Given that the focal chord of parabola \[{{y}^{2}}=ax\] is \[2x-y-8=0\].

We know that focal chord is a chord which passes through the focus of parabola.
For standard parabola, \[{{y}^{2}}=4ax\].
Focus is at \[\left( x,y \right)=\left( \dfrac{4a}{4},0 \right)=\left( a,0 \right)\]
Therefore for given parabola, \[{{y}^{2}}=ax\]
We get, focus at \[\left( x,y \right)=\left( \dfrac{a}{4},0 \right)\].
The given focal chord passes through focus.
Therefore, substituting \[x=\dfrac{a}{4},y=0\]in \[2x-y-8=0\]
We get, \[2\left( \dfrac{a}{4} \right)-\left( 0 \right)-8=0\]
\[=\dfrac{a}{2}-8=0\]
Therefore, we get \[a=16\]
Hence, we get parabola \[{{y}^{2}}=ax\]
\[\Rightarrow {{y}^{2}}=16x\]

For general parabola, \[{{y}^{2}}=4ax\]
Directrix is \[x=\dfrac{-4a}{4}\]
\[\Rightarrow x=-a\]
Or \[x+a=0\]
Therefore, for given parabola
\[{{y}^{2}}=16x\]
We get, directrix \[\Rightarrow x=\dfrac{-16}{4}\]
\[\Rightarrow x=-4\]
Or, \[x+4=0\]
Therefore (d) is the correct option.
Note: As we know that, for standard parabola, focus lies on\[x\]axis, we can directly find focus by putting
 \[y=0\]in given focal chord which is as follows:
Now, we put \[y=0\]in equation \[2x-y-8=0\].

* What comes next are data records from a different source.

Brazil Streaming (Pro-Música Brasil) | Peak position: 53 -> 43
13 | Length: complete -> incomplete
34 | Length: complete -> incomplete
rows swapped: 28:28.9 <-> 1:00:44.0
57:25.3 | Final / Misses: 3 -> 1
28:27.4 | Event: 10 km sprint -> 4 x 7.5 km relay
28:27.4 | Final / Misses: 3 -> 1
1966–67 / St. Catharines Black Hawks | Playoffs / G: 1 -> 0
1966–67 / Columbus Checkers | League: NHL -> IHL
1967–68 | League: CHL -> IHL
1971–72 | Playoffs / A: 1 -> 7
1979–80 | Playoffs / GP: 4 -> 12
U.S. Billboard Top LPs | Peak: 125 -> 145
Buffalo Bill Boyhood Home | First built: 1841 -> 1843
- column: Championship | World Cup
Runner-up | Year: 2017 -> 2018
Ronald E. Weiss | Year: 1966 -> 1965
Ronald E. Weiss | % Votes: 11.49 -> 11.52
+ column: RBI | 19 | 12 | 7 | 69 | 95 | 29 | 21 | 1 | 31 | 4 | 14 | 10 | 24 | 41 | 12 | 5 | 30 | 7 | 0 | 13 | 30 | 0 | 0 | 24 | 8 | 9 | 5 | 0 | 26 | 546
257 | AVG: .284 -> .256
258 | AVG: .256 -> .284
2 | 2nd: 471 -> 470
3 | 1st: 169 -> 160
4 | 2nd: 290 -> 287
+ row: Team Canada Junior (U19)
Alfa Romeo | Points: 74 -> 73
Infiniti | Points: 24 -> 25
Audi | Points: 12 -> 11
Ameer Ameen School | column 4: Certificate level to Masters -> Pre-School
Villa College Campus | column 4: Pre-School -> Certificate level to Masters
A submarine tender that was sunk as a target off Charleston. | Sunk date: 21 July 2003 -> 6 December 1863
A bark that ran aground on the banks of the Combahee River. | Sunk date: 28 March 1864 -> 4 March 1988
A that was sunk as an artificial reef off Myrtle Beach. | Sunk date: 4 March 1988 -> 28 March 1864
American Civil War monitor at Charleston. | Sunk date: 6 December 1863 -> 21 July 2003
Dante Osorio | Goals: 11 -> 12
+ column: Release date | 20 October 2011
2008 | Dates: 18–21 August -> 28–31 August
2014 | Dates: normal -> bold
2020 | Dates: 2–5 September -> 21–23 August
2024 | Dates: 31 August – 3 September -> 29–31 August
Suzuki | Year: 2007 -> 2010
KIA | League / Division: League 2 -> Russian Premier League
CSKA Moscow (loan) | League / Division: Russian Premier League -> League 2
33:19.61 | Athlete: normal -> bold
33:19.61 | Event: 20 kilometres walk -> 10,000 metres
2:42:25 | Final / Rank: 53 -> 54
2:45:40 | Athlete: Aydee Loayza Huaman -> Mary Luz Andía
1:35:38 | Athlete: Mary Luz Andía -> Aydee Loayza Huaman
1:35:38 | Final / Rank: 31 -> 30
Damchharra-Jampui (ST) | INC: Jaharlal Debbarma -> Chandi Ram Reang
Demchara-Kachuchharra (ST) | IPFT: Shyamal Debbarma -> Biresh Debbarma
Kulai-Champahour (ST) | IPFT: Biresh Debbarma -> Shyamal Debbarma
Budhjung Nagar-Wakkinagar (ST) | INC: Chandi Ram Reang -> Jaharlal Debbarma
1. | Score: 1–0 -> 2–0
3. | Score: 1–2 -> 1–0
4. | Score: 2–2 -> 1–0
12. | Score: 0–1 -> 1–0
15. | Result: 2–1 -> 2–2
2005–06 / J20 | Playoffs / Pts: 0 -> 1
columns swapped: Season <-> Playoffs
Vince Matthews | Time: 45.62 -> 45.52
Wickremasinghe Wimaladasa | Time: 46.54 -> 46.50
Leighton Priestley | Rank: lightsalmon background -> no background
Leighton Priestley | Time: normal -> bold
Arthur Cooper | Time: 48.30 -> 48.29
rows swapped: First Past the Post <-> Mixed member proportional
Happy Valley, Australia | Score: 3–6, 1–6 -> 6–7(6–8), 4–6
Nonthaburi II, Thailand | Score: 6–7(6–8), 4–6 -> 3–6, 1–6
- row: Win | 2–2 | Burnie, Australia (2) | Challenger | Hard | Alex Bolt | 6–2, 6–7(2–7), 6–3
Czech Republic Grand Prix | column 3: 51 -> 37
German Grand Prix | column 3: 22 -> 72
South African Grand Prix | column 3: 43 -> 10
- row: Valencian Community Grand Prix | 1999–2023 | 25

We get, \[2x-\left( 0 \right)-8=0\]
\[x=\dfrac{8}{2}=4\]
Therefore, focus \[\left( a,0 \right)\]is \[\left( 4,0 \right)\].
Also, a directrix could be found by taking a mirror image of focus through the\[y\]axis which would be
 \[\left( -4,0 \right)\].
As we know that the directrix is always perpendicular to the \[x\] axis and passes through \[\left( -4,0 \right)\].
Here, therefore equation of directrix is:
\[x=\text{constant}\]
And here \[\text{constant}=-4\]
Therefore, we get equation of directrix as \[x=-4\]or \[x+4=0\]
Hence, option (d) is correct